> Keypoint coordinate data
-*-*-

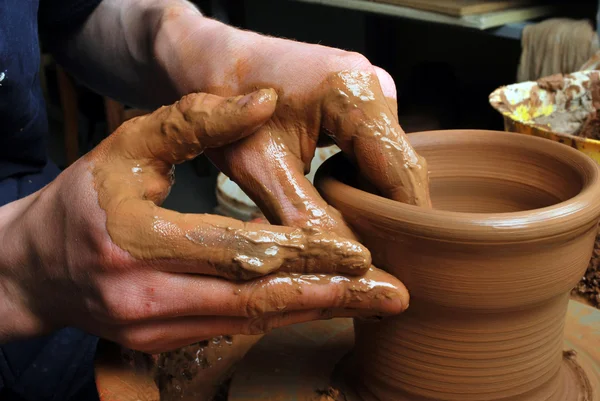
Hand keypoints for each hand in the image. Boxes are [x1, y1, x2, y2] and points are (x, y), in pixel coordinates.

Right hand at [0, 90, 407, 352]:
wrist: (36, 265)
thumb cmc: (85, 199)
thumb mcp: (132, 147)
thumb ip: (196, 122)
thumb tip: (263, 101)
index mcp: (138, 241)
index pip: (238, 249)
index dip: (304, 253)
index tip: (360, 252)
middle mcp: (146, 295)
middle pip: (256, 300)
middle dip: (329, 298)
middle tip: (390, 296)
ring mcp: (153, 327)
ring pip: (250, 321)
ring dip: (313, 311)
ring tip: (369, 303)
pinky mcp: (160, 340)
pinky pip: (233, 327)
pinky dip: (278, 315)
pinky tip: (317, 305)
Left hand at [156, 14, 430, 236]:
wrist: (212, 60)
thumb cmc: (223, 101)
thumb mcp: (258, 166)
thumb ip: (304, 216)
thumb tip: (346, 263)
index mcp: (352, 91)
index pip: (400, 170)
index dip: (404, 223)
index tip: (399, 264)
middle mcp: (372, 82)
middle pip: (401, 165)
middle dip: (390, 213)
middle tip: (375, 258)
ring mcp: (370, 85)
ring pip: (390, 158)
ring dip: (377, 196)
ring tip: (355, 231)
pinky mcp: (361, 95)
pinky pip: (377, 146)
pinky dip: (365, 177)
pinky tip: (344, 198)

-*-*-

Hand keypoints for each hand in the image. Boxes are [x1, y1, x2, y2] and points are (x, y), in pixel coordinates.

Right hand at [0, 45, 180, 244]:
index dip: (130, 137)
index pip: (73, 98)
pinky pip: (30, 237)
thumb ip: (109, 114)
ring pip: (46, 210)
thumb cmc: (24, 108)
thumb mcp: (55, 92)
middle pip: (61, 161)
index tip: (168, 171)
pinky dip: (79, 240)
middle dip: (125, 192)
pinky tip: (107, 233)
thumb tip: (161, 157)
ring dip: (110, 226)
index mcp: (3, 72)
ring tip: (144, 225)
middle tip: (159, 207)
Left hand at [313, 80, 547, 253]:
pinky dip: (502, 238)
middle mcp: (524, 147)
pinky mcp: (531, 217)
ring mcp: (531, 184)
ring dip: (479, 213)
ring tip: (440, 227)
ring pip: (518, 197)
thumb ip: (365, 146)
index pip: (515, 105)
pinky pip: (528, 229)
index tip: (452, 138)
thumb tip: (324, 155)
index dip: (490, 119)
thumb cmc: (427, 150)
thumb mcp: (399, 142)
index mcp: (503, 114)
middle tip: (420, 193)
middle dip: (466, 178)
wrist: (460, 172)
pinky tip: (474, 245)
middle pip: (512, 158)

-*-*-

> PROBLEM STATEMENT
From the entries above, return exactly the line containing "thumb cmc: (223, 101)", the line containing "pinky tip: (344, 198)", and all lines between, and nothing else.

> TASK RESULT
thumb cmc: (223, 101)
thumb mcp: (258, 166)
thumb ip: (304, 216)
thumb tip: (346, 263)
index mcp: (352, 91)
index pip: (400, 170)
index dip: (404, 223)
index tip: (399, 264)
middle mcp: (372, 82)
middle pip: (401, 165)
middle dip: (390, 213)
middle tip: (375, 258)
ring mcp: (370, 85)
ring pip: (390, 158)
ring dip: (377, 196)
ring tip: (355, 231)
pinky mcp: (361, 95)
pinky pip: (377, 146)
pinky dip: (365, 177)
pinky tip: (344, 198)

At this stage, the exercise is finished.